- [SELECTED EXTRACT]
□ □ □ □ □ □ □
Yeah, definitely. And it's a huge source of frustration for me because, you know, I don't want to make tech talks. Like, I don't want to put out like branded Dr Matt content. Like, you know, and the people like, you've got to have classes, you've got to lead retreats. And I'm like, I want to be an above-average therapist, and I want to be an above-average speaker. And like, if I don't have like merch, I can, my head will sleep just fine when it's the pillow tonight. But because honestly, I think it's dangerous when any client-facing work becomes about a cult of personality, right? Like, I'm an above-average psychotherapist. I'm good at my job, but I'm not; I don't do anything. I don't have any magical therapy that nobody else doesn't have. If I have a superpower, it's how to connect with people. It's connecting with neurodivergent clients because I am neurodivergent and I'm good at connecting with them, right? But parents will call me like, You're the only person who can help my kid. I'm like, that's not true.

 

In fact, it shouldn't be true, right? But there are a lot of people out there, you know, who are, who are leaning the other direction. Like, yes, I, I alone will fix your depression. I alone will fix your autism. And it's just like, come on, y'all. Like that's not, that's not actually working for anybody. But by the time you notice that you've given that person $2,000 and you haven't gotten any better, you know, I mean,

 

I think the thing that parenting, teaching, and therapy all have in common is that it's work that's fundamentally driven by humility.

 

You've got to be humble if you're going to do this work. And that just doesn't like a lot of people forget the order of operations there. And it's like, my clients are so lucky to have me as a therapist. No, I'm lucky to have them as clients. I am so flattered and honoured. Anytime someone's like, Yes, come talk to me. I'm like, you want to pay me to say words. I have many high school teachers who would have, who would have paid me to shut up at some point like this. Are you sure?

 

Melanie Suzanne Wilson (18:49)

Yeah, I can relate to that. Well, maybe not school, but outside of

 

Dr Matt (18:50)

I'm, I somehow I can tell you, my gosh.

 

Melanie Suzanne Wilson (18:57)

Is there actually something about us, different people, where we sort of become that annoyingly overly talkative one?

 

Dr Matt (19:08)

You know, and it's.

 

Talking can serve many needs, right? And it can be a way of managing anxiety. It can be a way of connecting. It can be a way of processing. know, a lot of people I work with are like their external processors. So they're just like, okay, hold on. Here's what I think about this. I'm getting my words together. And if you rush that person, they'll never say anything. But if you know they're thinking as they talk, then a great thing is like the next around the next bend, but you've got to be patient enough to get there because you know, once again, it's that nimbleness, right? Like you may not know what you're going to say before you say it, but there's a good, there's good content in there and you hopefully have developed the skills to access that content effectively, you know? And I think that's why so many neurodivergent people struggle in like emotional arguments, like with their partners, because it's like, hold on, I'm trying to find my words and put them together. And it always feels like they, well, like how come you have exhibits and PowerPoints? like, why do you have like, why do you have experts on call? And like, I didn't know we were having this argument until 30 seconds ago. Slow down, right?
□ □ □ □ □ □ □
- [RECORD SET]
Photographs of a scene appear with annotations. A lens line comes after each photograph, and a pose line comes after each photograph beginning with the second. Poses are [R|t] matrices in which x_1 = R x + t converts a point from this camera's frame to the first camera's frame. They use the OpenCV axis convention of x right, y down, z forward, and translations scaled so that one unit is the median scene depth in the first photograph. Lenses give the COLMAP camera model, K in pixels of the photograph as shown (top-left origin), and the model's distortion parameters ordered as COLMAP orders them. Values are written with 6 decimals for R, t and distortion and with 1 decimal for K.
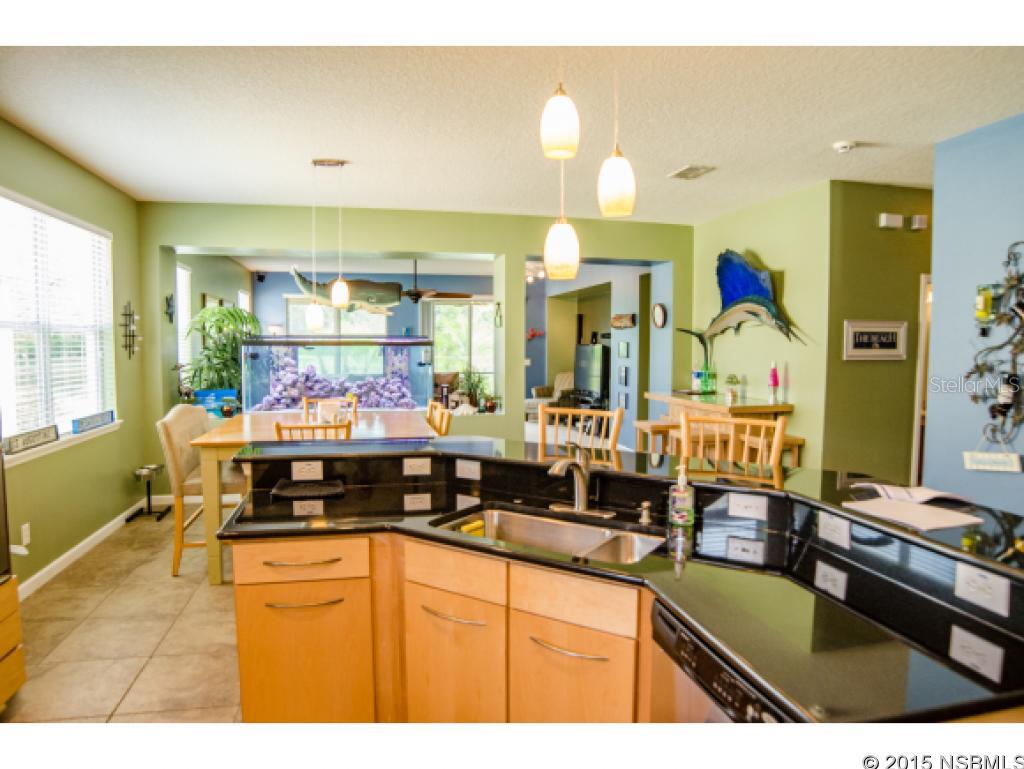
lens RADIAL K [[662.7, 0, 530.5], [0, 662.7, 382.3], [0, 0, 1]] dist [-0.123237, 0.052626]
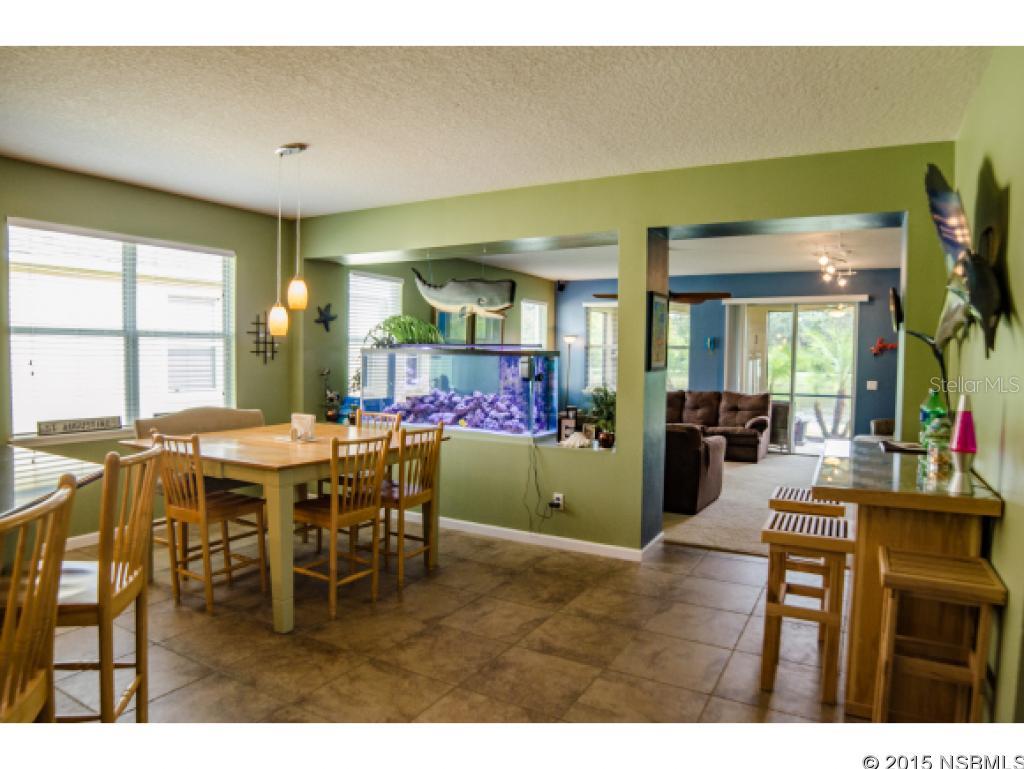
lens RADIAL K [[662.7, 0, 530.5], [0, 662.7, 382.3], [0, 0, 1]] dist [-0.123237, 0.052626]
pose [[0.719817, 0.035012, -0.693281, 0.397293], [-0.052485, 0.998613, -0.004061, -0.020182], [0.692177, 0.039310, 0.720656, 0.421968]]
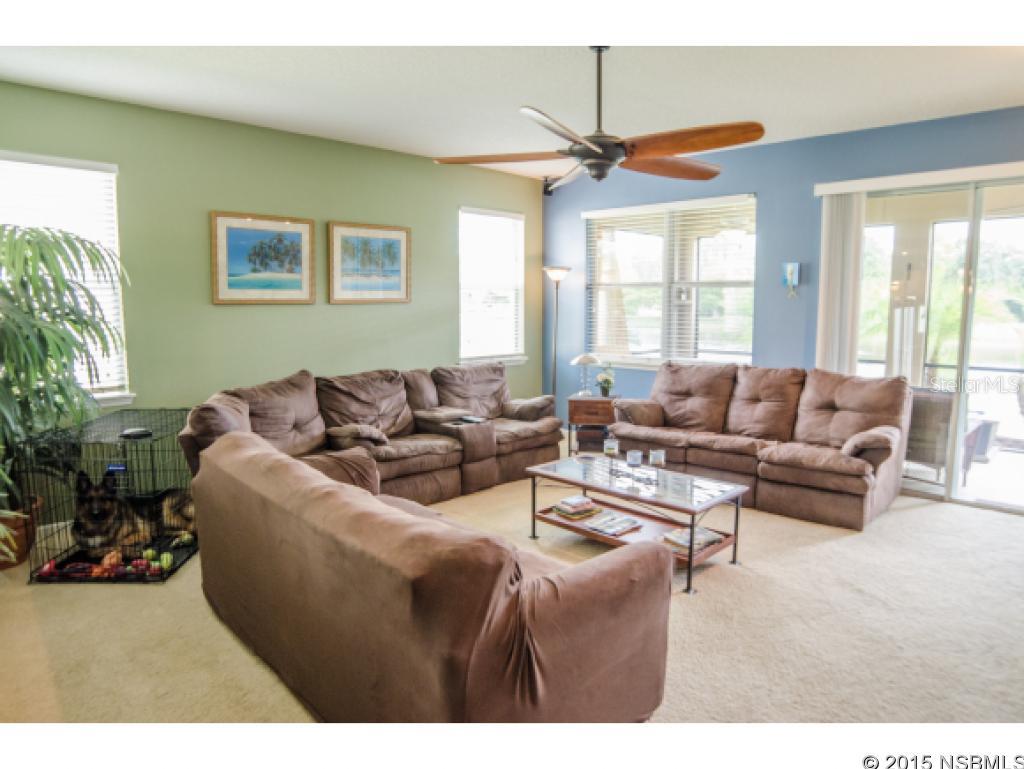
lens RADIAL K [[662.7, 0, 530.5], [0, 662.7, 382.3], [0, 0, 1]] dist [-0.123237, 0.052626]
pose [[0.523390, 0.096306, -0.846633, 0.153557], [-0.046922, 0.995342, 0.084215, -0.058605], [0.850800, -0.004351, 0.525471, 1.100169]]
□ □ □ □ □ □ □
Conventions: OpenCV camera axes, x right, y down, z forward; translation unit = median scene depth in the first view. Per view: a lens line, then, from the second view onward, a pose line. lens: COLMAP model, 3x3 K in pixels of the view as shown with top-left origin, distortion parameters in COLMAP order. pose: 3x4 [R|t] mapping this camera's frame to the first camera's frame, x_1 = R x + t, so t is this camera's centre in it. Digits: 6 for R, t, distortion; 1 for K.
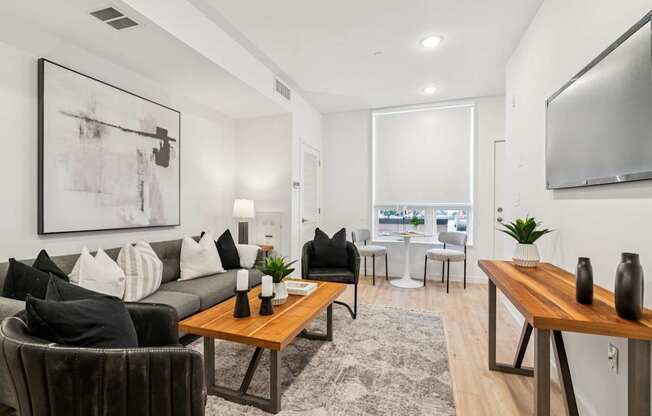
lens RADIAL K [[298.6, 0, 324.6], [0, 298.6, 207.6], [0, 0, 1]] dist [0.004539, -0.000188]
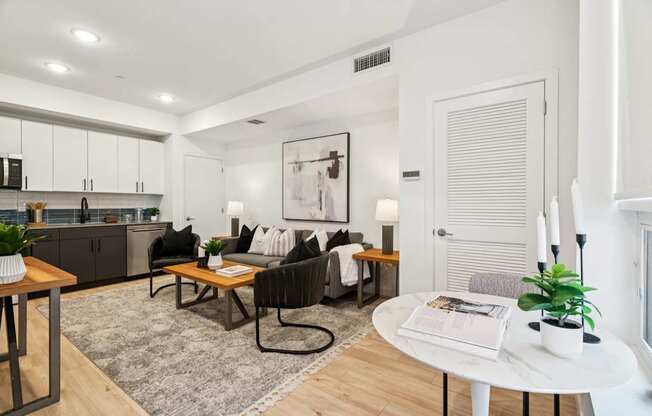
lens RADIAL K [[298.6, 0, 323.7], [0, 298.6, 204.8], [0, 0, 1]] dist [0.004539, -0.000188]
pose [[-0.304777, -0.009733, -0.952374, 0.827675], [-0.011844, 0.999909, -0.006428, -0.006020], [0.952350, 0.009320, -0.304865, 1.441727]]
□ □ □ □ □ □ □
Answer these questions on the interview transcript.
(a) Which three kinds of work does Dr Matt say are fundamentally driven by humility?
(b) What does Dr Matt name as his superpower, if he has one?
(c) What three needs does Dr Matt say talking can serve?

(a) Parenting, teaching, and therapy.
(b) Connecting with people, especially neurodivergent clients.
(c) Managing anxiety, connecting, and processing.